Direction |
Please copy out, without any change, the part of the records that opens at their start and closes with the line containing "export const myFeature", both ends included. Leave the pictures out of your copy.

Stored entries
====

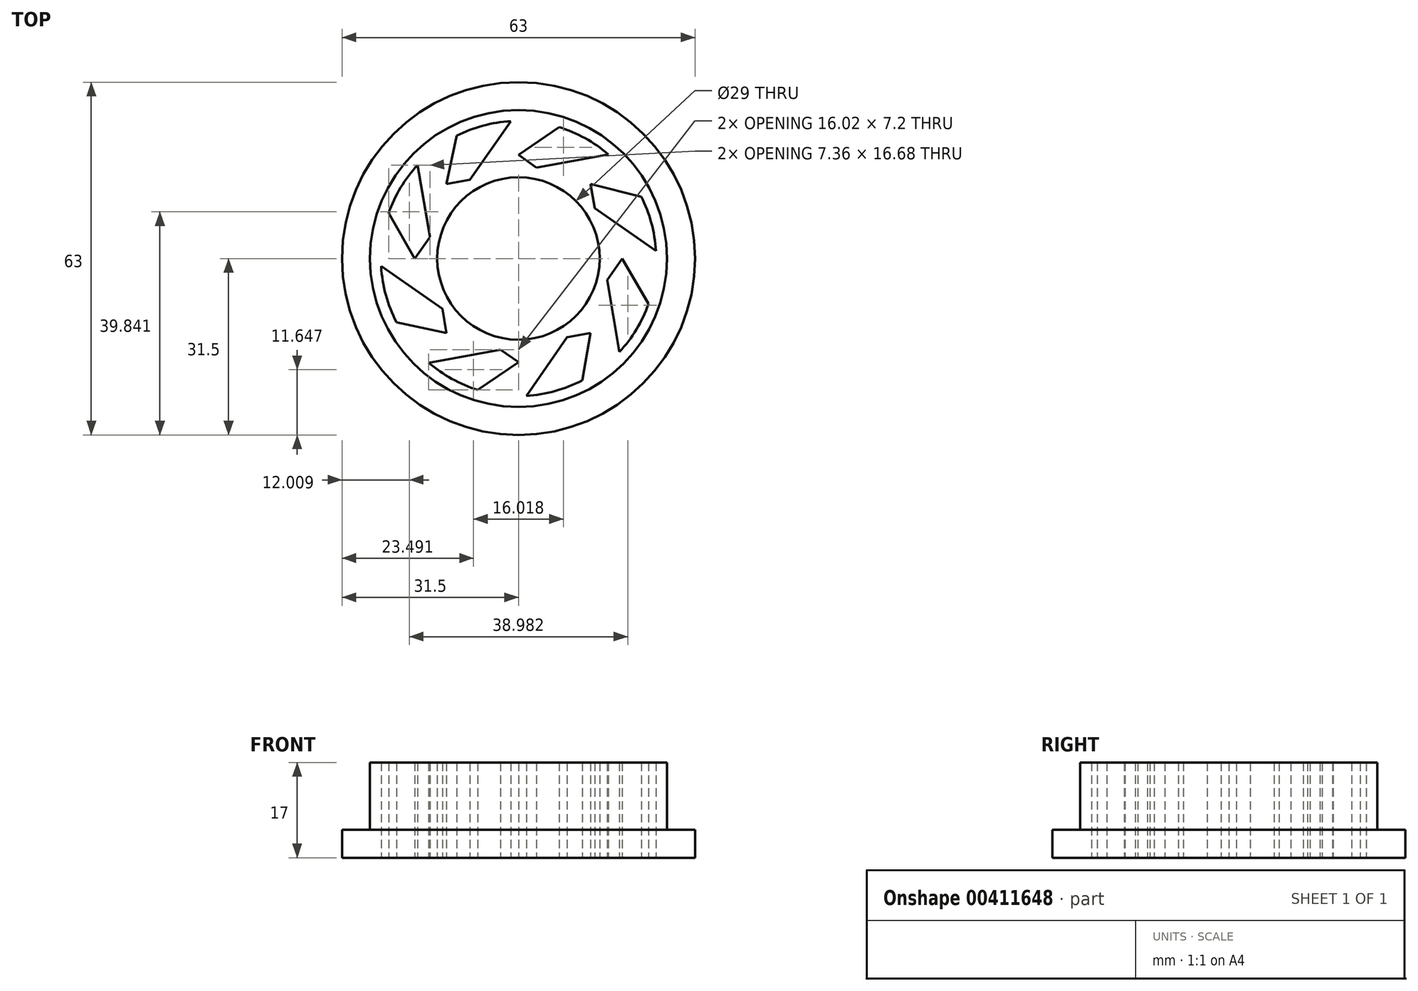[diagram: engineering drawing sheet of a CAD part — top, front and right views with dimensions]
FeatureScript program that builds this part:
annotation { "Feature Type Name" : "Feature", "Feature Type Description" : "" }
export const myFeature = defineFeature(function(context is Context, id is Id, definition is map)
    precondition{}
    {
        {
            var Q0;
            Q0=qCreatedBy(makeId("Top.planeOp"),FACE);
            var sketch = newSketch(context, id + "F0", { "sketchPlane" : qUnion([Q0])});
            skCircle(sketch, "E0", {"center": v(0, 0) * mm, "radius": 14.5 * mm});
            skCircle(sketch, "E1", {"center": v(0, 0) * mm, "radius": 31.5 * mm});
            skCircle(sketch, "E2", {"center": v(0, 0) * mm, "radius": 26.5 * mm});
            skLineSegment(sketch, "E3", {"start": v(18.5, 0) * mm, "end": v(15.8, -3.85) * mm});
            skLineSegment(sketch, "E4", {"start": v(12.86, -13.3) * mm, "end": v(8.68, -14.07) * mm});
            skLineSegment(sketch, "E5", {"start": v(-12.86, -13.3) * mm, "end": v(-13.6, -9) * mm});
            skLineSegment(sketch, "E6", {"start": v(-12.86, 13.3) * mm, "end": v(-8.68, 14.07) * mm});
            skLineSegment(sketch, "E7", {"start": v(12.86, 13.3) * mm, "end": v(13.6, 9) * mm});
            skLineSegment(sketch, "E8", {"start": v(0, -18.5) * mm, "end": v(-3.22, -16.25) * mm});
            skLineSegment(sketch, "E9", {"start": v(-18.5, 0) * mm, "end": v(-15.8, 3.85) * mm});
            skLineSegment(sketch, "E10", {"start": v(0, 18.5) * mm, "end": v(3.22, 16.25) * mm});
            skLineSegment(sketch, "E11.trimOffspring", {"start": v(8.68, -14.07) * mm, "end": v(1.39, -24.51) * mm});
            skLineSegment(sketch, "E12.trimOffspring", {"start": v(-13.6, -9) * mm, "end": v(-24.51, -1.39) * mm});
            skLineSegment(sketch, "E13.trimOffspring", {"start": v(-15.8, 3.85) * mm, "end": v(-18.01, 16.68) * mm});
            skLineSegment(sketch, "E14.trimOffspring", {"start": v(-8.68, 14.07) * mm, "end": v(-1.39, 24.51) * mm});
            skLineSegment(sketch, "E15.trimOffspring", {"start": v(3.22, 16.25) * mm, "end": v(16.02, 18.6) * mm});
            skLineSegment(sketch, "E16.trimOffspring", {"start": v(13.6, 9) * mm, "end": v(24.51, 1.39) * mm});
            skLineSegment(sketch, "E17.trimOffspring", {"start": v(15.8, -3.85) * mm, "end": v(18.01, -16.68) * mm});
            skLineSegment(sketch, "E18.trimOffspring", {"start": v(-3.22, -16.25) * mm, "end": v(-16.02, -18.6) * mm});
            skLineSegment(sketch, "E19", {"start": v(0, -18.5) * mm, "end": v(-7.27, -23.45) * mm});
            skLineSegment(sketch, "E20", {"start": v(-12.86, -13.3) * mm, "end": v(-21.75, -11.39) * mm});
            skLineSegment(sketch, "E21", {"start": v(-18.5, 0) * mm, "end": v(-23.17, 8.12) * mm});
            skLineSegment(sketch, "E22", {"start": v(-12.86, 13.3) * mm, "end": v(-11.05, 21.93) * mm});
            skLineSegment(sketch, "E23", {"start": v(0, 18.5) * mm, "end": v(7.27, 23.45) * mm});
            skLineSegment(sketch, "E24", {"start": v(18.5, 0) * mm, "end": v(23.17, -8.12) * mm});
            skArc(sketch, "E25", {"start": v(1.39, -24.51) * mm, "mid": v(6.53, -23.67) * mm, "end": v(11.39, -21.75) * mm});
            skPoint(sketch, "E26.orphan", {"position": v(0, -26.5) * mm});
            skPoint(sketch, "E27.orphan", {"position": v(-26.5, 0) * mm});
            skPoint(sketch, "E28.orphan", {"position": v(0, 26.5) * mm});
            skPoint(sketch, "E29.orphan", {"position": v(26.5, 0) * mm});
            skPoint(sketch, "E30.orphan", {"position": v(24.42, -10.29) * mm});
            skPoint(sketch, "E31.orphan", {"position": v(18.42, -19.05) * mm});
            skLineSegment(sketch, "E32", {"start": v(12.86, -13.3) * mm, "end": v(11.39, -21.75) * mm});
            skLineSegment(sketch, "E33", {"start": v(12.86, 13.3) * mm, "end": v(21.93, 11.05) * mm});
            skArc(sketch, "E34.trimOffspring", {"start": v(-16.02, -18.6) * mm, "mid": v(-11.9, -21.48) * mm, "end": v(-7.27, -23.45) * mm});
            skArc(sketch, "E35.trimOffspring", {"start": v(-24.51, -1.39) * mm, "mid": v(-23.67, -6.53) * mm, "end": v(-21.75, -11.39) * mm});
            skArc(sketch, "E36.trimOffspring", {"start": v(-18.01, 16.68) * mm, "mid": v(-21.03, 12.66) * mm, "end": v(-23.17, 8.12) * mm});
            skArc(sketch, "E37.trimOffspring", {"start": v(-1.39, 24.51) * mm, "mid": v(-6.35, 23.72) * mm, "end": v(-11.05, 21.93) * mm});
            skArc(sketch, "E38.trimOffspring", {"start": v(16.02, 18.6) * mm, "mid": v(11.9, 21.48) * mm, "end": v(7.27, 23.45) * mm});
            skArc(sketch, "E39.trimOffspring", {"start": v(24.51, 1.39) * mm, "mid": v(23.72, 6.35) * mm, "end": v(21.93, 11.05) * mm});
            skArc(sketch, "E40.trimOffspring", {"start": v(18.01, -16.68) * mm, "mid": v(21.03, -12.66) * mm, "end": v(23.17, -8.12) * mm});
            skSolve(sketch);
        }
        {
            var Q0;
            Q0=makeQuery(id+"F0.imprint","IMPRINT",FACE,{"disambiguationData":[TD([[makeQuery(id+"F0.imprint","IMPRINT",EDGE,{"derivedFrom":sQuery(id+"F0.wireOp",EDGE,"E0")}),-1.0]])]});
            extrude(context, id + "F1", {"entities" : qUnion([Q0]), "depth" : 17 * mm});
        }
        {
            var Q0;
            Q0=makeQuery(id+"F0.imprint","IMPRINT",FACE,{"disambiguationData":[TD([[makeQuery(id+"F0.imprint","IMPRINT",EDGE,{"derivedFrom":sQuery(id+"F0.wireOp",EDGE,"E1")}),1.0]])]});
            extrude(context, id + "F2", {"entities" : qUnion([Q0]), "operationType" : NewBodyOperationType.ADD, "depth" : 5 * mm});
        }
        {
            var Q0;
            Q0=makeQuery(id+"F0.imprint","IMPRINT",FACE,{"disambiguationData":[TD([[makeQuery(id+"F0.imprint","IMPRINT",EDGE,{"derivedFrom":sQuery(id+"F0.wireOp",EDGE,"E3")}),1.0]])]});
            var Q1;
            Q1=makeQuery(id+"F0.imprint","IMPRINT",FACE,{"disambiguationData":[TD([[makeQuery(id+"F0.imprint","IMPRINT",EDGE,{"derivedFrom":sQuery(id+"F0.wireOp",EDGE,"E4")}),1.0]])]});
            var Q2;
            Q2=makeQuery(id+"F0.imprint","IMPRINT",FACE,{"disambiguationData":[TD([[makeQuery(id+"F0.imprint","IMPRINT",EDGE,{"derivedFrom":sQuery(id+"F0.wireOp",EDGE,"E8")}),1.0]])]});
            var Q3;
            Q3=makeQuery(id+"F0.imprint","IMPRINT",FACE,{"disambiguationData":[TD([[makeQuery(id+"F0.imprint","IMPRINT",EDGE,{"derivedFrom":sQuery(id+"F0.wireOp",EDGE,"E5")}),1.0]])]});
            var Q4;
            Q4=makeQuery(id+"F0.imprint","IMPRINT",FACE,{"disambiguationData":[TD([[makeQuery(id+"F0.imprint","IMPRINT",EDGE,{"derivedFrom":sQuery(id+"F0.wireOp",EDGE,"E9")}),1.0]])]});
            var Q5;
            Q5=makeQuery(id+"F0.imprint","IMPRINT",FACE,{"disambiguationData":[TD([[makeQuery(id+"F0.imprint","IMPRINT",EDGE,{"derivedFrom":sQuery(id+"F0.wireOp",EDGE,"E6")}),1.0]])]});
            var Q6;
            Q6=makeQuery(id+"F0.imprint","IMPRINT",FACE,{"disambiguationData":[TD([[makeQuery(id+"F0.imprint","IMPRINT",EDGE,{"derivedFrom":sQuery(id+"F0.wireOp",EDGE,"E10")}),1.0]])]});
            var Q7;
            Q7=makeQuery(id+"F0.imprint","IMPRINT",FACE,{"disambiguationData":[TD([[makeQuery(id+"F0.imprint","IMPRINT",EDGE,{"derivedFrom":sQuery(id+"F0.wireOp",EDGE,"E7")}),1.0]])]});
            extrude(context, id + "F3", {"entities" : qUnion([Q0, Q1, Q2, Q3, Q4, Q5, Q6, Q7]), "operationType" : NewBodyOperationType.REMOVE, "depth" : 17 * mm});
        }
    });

====

Written answer |
[diagram: engineering drawing sheet of a CAD part — top, front and right views with dimensions]
FeatureScript program that builds this part:
annotation { "Feature Type Name" : "Feature", "Feature Type Description" : "" }
export const myFeature = defineFeature(function(context is Context, id is Id, definition is map)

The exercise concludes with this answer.